▸ **Job item**
Reproduce without change the lines in the entries below, beginning at the line that contains "Kadinsos Jatim Restu" and ending after the line that contains "Sambil bercengkerama santai".
──────────
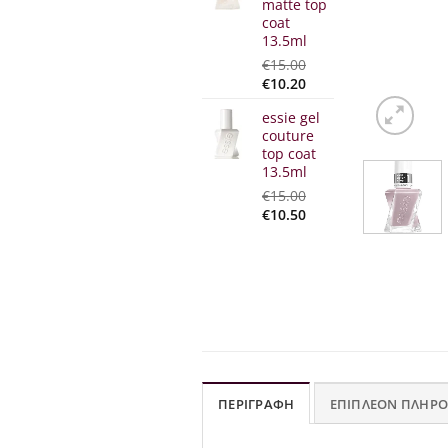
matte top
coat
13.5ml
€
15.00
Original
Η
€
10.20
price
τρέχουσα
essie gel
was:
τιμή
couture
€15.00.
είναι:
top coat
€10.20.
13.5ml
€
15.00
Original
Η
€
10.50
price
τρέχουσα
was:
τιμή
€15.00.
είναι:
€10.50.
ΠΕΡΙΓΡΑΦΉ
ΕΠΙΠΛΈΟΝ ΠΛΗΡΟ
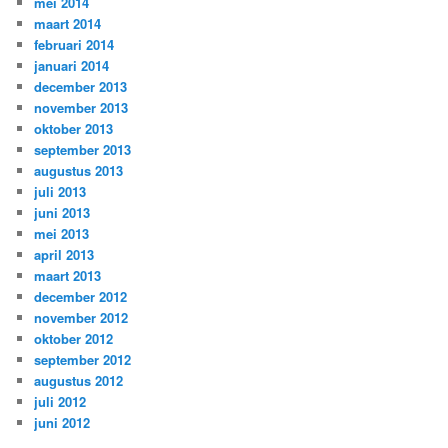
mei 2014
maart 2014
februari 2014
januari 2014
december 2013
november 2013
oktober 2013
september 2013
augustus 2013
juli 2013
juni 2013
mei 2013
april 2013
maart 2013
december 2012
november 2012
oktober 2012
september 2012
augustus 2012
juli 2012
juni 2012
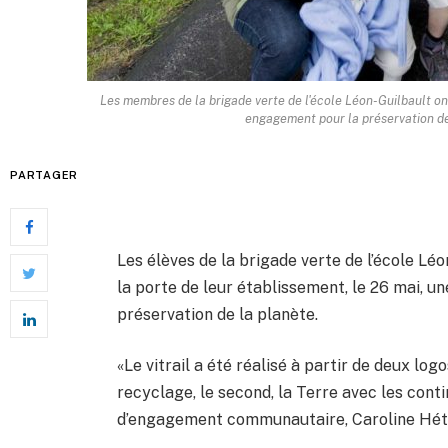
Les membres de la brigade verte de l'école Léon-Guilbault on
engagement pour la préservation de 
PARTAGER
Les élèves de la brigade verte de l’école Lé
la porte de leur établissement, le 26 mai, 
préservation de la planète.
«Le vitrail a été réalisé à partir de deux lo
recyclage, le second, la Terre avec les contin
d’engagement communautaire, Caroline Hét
──────────
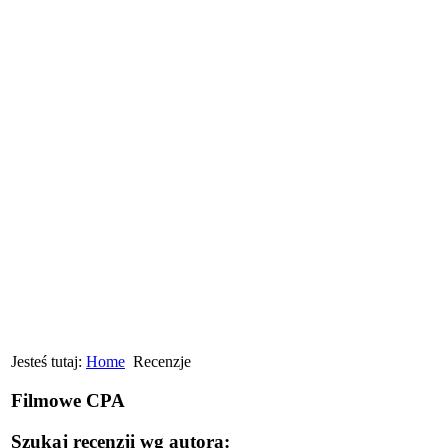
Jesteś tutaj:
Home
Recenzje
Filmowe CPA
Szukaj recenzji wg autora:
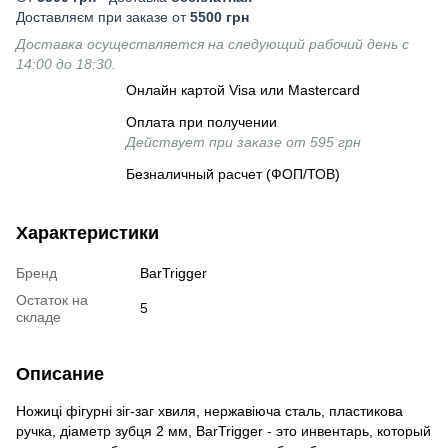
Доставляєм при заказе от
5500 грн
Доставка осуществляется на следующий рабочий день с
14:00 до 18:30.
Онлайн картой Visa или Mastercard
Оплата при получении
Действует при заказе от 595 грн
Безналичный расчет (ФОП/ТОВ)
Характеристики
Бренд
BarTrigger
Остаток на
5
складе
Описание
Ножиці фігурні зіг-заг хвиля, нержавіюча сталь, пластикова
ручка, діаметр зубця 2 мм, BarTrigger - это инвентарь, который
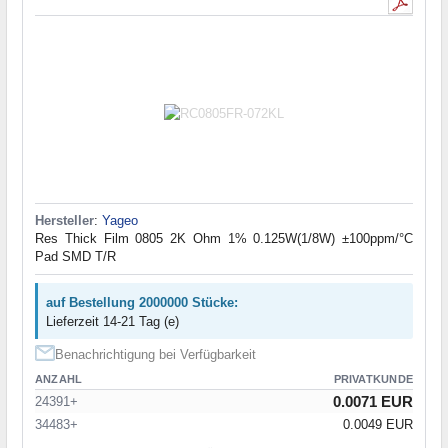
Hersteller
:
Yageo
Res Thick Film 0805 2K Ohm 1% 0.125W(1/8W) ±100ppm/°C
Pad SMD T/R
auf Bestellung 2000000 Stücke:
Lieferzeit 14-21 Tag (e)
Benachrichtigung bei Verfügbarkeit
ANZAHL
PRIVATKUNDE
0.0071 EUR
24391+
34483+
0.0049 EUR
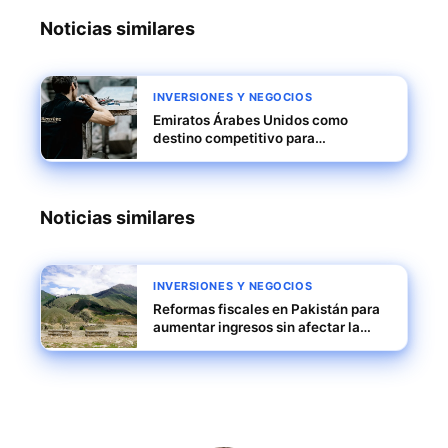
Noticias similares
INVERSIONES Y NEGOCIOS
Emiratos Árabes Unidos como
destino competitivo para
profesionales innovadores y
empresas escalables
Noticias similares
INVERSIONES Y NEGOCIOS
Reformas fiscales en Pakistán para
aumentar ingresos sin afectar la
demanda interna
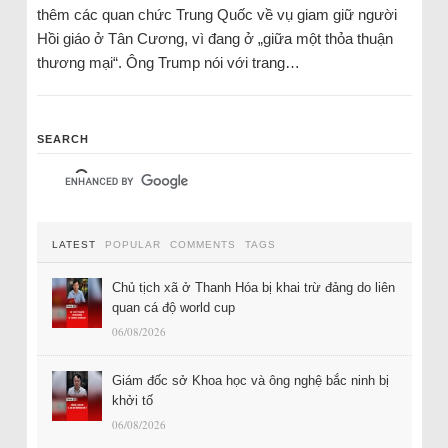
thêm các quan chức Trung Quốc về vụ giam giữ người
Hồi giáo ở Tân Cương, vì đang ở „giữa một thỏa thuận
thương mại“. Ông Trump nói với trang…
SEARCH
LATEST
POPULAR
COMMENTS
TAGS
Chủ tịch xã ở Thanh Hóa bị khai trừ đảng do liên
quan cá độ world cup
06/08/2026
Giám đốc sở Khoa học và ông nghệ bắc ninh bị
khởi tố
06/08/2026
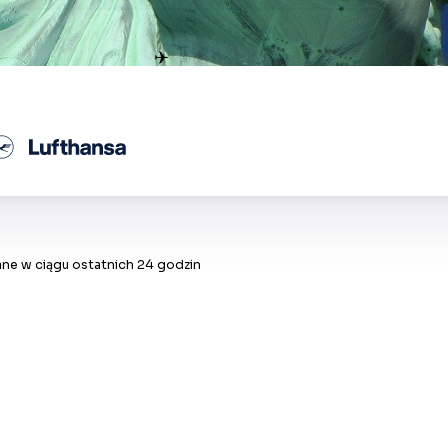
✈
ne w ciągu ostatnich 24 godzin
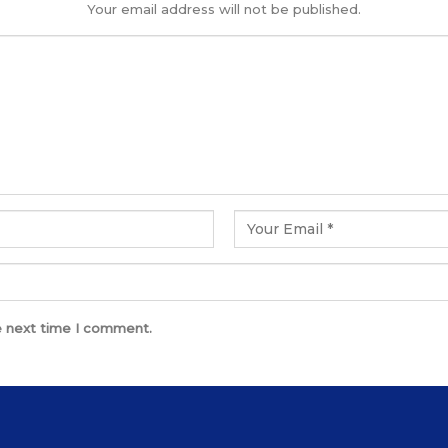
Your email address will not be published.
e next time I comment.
──────────
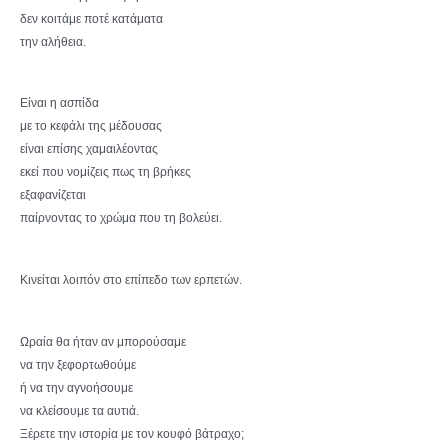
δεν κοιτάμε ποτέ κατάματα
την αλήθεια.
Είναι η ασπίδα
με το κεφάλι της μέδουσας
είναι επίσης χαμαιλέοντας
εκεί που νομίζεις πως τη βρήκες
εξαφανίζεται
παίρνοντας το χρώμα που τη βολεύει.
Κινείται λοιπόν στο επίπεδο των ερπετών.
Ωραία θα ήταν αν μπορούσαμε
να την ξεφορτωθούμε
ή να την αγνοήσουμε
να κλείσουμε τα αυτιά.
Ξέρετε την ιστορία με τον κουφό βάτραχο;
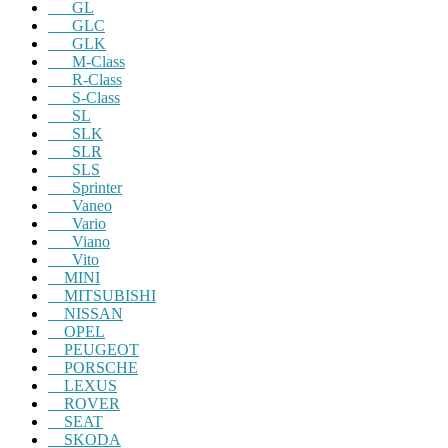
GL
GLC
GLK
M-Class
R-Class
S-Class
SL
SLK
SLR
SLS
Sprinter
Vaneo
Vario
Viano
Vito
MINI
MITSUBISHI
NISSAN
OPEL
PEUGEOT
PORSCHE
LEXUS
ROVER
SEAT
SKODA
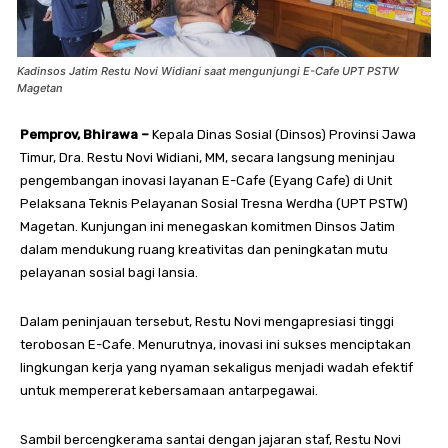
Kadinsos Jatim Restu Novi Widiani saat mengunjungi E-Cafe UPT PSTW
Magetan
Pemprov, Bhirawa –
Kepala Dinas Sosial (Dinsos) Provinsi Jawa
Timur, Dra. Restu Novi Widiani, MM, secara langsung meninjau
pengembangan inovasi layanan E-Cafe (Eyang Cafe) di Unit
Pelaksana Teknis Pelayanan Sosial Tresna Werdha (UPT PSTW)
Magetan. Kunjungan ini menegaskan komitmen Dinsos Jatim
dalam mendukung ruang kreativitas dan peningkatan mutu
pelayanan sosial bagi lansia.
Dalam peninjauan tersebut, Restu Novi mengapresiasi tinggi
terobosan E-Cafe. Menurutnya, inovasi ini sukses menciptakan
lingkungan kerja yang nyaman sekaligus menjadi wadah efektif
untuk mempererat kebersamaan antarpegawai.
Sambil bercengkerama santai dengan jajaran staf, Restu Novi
──────────
▸ **Task solution**
Kadinsos Jatim Restu Novi Widiani saat mengunjungi E-Cafe UPT PSTW
Magetan
Pemprov, Bhirawa –
Kepala Dinas Sosial (Dinsos) Provinsi Jawa
Timur, Dra. Restu Novi Widiani, MM, secara langsung meninjau
pengembangan inovasi layanan E-Cafe (Eyang Cafe) di Unit
Pelaksana Teknis Pelayanan Sosial Tresna Werdha (UPT PSTW)
Magetan. Kunjungan ini menegaskan komitmen Dinsos Jatim
dalam mendukung ruang kreativitas dan peningkatan mutu
pelayanan sosial bagi lansia.
Dalam peninjauan tersebut, Restu Novi mengapresiasi tinggi
terobosan E-Cafe. Menurutnya, inovasi ini sukses menciptakan
lingkungan kerja yang nyaman sekaligus menjadi wadah efektif
untuk mempererat kebersamaan antarpegawai.
Sambil bercengkerama santai dengan jajaran staf, Restu Novi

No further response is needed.